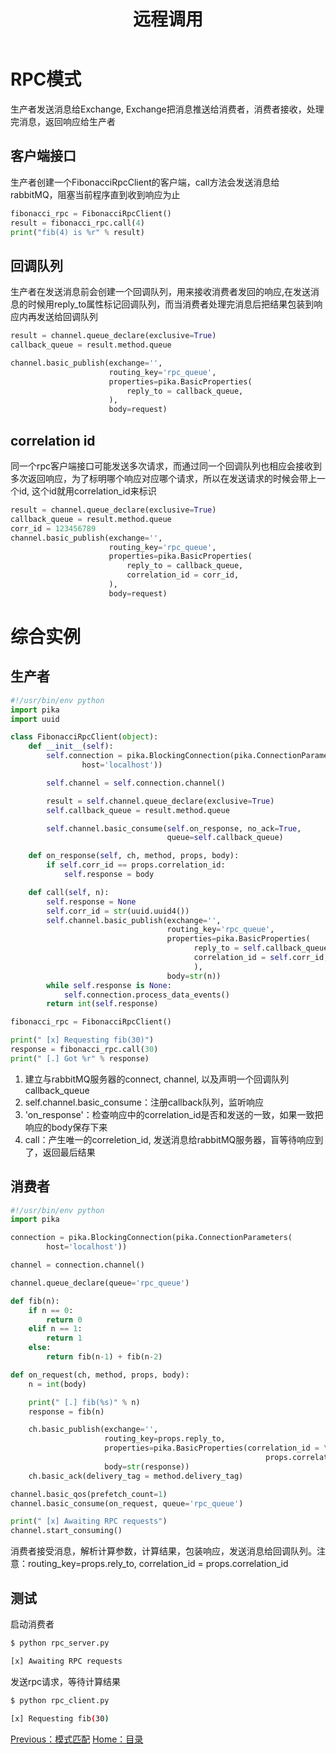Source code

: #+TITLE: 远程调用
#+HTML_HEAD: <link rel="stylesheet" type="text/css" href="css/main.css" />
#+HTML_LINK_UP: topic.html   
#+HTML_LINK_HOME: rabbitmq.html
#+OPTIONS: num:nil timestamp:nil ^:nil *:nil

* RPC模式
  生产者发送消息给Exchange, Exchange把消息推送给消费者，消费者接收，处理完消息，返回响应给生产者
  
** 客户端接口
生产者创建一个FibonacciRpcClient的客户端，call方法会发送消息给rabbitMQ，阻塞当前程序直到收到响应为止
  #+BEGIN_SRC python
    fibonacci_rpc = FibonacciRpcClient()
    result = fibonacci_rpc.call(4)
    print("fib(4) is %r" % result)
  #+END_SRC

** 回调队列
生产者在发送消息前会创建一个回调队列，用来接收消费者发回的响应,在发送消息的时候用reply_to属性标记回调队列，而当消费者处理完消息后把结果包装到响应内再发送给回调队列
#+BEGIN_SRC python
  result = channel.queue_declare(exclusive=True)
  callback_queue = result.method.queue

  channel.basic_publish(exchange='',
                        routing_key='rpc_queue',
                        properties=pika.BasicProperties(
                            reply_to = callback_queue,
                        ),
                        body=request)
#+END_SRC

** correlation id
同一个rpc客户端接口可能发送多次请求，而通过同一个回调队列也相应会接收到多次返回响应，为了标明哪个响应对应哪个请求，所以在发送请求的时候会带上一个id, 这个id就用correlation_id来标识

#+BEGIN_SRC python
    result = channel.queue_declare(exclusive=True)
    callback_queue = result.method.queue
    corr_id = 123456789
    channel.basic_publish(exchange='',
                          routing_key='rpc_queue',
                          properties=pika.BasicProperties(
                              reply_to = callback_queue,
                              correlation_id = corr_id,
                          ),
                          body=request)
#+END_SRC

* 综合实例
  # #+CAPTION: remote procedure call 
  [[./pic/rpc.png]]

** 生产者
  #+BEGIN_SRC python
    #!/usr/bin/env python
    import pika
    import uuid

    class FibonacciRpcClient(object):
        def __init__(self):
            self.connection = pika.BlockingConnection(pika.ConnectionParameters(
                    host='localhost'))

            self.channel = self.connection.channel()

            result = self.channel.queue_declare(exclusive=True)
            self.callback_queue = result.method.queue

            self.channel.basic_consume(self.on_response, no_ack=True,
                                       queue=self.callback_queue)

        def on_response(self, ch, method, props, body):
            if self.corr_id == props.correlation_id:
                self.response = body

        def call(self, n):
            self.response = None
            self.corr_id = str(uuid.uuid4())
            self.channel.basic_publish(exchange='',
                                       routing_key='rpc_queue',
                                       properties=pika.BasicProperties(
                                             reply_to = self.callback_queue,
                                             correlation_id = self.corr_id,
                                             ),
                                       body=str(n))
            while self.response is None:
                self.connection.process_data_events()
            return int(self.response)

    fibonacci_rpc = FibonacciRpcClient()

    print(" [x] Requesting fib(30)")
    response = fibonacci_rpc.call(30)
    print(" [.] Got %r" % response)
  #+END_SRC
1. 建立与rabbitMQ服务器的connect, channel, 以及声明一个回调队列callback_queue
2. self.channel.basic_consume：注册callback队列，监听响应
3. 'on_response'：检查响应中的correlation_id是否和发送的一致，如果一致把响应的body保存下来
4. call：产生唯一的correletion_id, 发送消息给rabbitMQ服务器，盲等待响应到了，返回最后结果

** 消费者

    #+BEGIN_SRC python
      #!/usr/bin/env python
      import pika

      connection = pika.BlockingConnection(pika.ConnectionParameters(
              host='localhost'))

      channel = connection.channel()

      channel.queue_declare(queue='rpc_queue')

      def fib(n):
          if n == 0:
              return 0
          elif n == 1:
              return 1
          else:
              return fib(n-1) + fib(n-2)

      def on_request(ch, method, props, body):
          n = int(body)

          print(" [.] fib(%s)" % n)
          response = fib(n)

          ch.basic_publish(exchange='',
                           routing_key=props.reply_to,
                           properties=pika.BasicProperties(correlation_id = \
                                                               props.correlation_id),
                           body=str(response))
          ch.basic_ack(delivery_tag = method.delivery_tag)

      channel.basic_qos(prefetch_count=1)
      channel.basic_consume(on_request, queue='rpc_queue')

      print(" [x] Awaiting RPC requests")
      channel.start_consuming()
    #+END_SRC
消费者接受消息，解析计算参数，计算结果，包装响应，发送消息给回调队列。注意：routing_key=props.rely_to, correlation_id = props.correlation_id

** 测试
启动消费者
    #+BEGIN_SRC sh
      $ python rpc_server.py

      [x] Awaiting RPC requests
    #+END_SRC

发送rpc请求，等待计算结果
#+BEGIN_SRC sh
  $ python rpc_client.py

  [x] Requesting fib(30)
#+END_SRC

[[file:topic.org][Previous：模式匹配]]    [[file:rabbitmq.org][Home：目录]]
──────────────────────────────
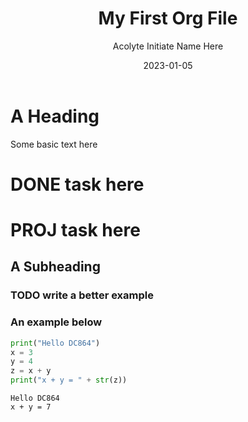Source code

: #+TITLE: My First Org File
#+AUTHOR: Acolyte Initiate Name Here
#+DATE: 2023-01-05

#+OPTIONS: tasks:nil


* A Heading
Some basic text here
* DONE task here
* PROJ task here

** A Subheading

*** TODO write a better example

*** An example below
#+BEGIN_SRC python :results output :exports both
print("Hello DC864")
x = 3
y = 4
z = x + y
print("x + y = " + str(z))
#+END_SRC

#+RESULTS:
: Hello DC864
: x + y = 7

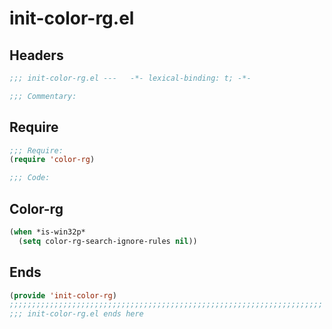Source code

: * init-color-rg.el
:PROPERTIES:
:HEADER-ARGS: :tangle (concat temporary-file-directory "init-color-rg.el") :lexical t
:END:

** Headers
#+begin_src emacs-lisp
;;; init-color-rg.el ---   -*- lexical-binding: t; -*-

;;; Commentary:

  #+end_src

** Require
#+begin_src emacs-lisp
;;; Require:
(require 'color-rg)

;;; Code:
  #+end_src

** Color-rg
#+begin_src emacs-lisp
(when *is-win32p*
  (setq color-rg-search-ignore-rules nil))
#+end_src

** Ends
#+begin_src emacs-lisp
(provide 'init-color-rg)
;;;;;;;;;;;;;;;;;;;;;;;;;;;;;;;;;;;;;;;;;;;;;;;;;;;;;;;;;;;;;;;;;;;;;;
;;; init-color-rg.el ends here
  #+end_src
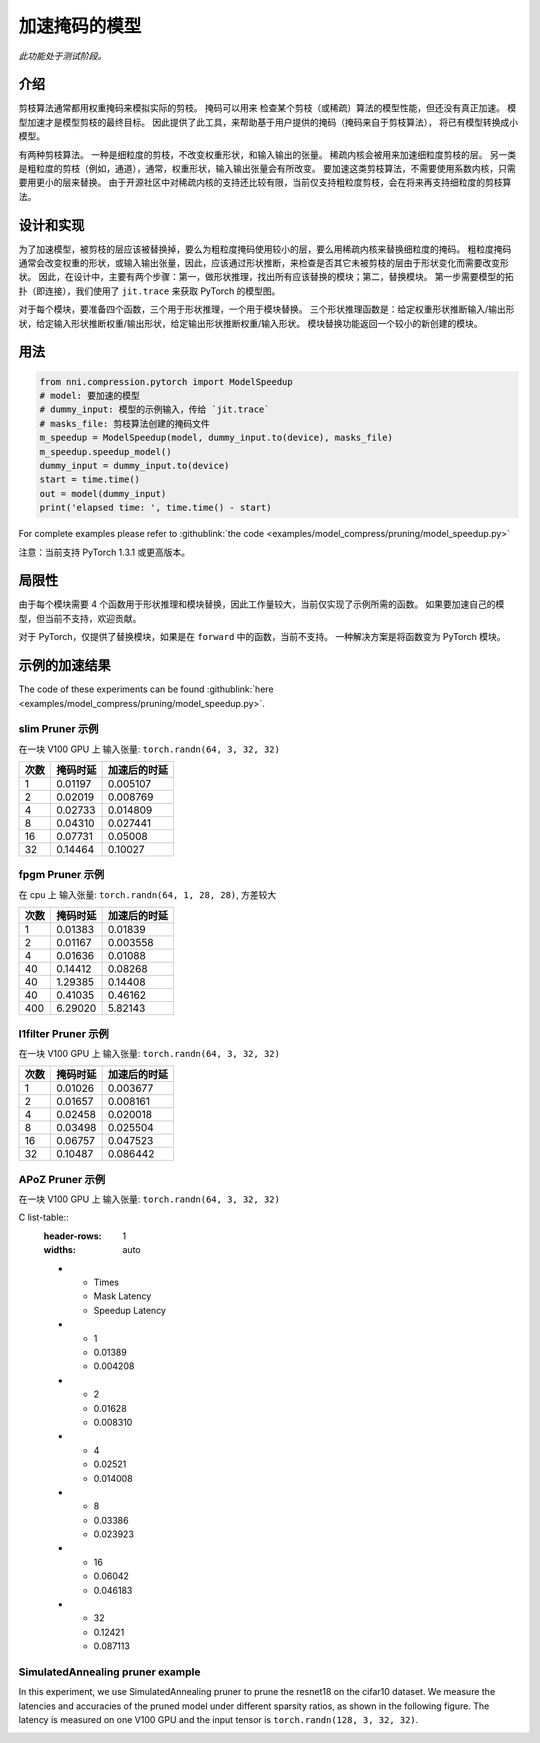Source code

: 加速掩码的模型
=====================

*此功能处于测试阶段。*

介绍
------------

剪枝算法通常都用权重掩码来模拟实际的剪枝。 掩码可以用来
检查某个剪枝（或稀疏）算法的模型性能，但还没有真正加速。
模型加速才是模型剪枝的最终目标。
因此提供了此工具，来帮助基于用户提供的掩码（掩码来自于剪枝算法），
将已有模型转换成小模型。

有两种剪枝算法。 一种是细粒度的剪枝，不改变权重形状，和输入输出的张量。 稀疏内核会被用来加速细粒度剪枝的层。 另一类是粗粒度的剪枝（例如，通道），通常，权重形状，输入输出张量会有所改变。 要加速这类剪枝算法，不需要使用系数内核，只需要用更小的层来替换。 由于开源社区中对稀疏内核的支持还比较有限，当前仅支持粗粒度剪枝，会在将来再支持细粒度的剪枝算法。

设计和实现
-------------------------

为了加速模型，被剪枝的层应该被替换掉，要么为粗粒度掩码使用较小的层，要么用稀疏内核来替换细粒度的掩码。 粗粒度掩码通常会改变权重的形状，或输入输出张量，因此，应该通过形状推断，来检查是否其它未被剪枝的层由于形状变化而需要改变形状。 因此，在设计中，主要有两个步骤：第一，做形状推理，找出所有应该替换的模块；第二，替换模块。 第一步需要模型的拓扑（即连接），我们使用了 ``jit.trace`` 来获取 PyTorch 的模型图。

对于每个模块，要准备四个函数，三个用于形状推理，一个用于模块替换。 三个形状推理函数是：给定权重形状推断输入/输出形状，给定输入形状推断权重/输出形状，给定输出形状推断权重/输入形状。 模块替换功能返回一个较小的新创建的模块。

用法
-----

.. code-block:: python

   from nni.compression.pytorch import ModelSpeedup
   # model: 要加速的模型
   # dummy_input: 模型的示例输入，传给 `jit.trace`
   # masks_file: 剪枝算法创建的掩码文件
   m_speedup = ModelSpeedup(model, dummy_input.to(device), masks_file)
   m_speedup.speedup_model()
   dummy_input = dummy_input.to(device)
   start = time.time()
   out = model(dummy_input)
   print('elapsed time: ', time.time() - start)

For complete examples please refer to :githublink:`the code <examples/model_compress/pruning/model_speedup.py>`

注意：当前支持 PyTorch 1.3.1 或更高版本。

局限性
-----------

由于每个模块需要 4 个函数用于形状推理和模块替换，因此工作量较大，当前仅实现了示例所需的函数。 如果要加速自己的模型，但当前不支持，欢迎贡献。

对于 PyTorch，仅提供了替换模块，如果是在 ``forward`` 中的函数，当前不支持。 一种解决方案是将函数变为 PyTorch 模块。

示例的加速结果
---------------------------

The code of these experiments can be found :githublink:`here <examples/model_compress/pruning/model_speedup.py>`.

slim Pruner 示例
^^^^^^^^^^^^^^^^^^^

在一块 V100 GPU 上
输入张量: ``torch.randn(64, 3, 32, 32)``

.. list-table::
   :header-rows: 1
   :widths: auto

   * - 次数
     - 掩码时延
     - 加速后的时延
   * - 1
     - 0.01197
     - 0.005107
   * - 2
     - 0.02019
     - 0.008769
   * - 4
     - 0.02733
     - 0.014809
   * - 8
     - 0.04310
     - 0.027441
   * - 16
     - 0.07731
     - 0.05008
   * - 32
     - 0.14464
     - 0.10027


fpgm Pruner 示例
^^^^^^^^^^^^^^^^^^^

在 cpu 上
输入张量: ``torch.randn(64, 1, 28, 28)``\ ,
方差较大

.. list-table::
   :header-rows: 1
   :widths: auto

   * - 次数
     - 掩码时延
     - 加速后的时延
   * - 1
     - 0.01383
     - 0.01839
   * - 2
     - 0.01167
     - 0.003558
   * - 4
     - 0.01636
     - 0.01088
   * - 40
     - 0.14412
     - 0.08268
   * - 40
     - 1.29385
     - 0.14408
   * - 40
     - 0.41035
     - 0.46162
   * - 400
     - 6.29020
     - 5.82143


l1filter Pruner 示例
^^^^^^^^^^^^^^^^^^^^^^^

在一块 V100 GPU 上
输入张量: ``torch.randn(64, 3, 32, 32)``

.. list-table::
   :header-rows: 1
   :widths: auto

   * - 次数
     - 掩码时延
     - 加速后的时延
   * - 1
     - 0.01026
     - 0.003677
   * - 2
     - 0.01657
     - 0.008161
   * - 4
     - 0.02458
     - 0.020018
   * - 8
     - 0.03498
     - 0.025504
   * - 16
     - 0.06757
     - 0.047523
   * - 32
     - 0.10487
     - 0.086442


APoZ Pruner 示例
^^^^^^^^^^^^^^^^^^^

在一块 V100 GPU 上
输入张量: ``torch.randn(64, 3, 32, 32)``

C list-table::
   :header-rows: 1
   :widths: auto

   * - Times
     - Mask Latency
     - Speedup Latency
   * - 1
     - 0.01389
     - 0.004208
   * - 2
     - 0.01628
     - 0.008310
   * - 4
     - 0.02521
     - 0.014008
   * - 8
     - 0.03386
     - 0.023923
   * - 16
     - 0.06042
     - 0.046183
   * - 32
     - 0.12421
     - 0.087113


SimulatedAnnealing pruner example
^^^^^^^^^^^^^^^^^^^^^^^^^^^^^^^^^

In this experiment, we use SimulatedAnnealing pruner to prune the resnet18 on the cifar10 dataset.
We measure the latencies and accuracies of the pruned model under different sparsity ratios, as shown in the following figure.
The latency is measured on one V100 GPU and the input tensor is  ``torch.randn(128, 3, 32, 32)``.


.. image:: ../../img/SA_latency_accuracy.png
──────────────────────────────
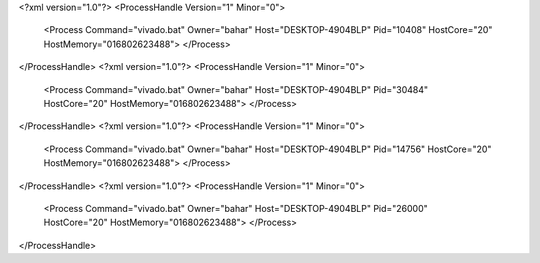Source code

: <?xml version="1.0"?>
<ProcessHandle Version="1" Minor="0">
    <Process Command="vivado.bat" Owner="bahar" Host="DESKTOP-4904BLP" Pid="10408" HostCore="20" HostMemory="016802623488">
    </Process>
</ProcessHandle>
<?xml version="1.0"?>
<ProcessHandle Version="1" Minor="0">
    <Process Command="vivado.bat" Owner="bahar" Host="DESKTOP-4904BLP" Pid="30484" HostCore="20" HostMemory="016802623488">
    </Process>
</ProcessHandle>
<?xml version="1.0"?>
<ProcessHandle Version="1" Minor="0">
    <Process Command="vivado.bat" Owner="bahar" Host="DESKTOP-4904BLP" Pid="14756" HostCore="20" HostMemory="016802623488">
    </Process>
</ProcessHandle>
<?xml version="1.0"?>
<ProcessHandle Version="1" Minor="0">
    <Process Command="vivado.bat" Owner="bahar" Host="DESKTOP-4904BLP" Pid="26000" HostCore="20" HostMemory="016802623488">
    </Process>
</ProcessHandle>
──────────────────────────────
=== EXERCISE REQUIREMENTS ===
From the records above, determine how many lines hold "None" and give only that number.

=== TASK RESULT ===
2